I think Tom may be Tolkien's version of Father Time and his Goldberry mother nature, or maybe in a different view Tom is organic nature personified (Trees, grass, animals?) and goldberry is inorganic nature personified. (water, rivers) I don't know what do you think?


----------



## ASLAN THE GREAT (Mar 13, 2005)

i think the same thing SpencerC18 i'm doing some researth on this topc and i will tell you wnat i frind out when i'm done


----------



## ASLAN THE GREAT (Mar 14, 2005)

will i think you will this eassy on tom


----------



## Gothmog (Mar 14, 2005)

ASLAN THE GREAT, is that essay by you or by someone else?


----------



## SpencerC18 (Mar 14, 2005)

Thanks for the essay. It was very enlightening!


----------



## ASLAN THE GREAT (Mar 14, 2005)

it is by some one else that is only part of the paper i whould have posted all of it but it was to big


----------



## ASLAN THE GREAT (Mar 15, 2005)

do you wnat me to post the rest of the eassy SpencerC18 ?????


----------



## SpencerC18 (Mar 15, 2005)

Sure if you'd like to I dont want to be a pain in the rump though.


----------



## OldTomBombadil (Mar 15, 2005)

SpencerC18 said:


> I think Tom may be Tolkien's version of Father Time and his Goldberry mother nature, or maybe in a different view Tom is organic nature personified (Trees, grass, animals?) and goldberry is inorganic nature personified. (water, rivers) I don't know what do you think?

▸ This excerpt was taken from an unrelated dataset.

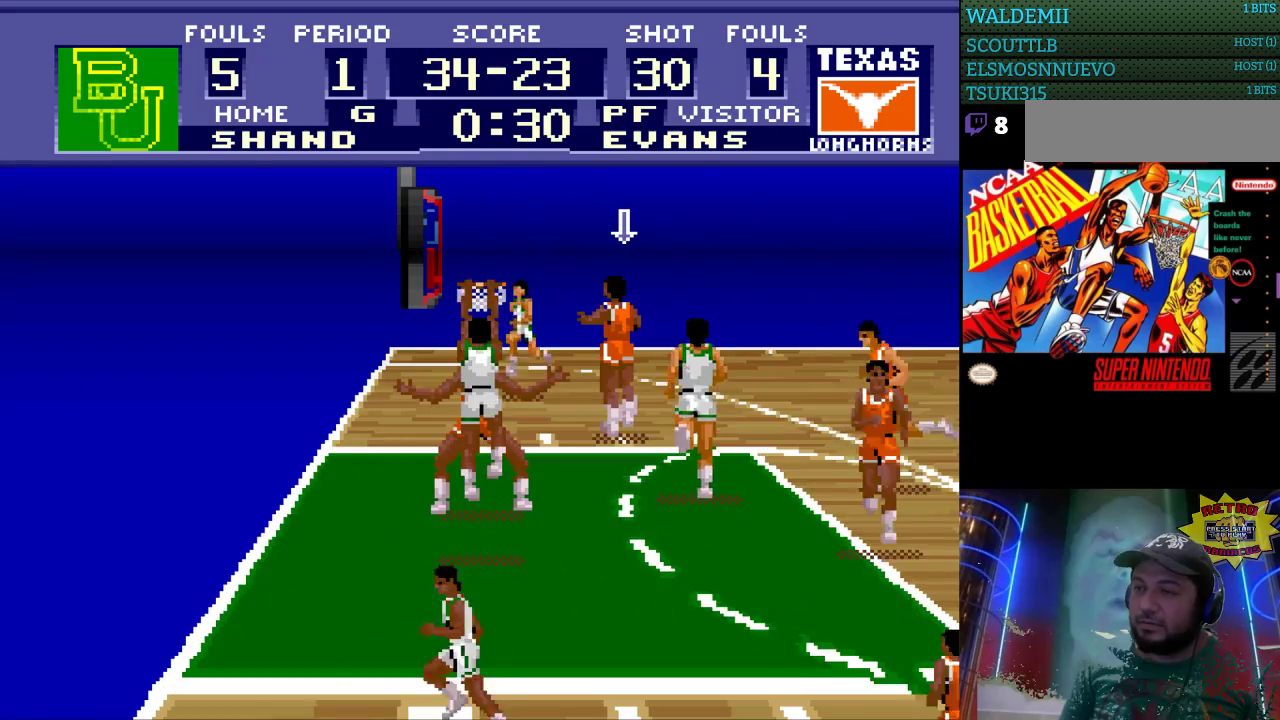
{"buttons": [], "events": []}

Those are interesting theories. Do you have any evidence to support them? Certainly something has led you to form those conclusions.

My thoughts...

Certainly Tom is surrounded with nature imagery, for example--



> A door opened and in came Tom Bombadil. He had now no hat and his thick brown hair was crowned with autumn leaves.


 
--and in a letter written to Stanley Unwin (publisher of _The Hobbit_) in 1937 Tolkien referred to Bombadil as 



> "...the spirit of the (vanishing) Oxford and Berkshire countryside..."


 
Tom was definitely in close communion with nature. He spoke to badgers, otters, and several sorts of birds. (Refer to "The Adventures of Tom Bombadil" and "Tom Bombadil goes Boating".) 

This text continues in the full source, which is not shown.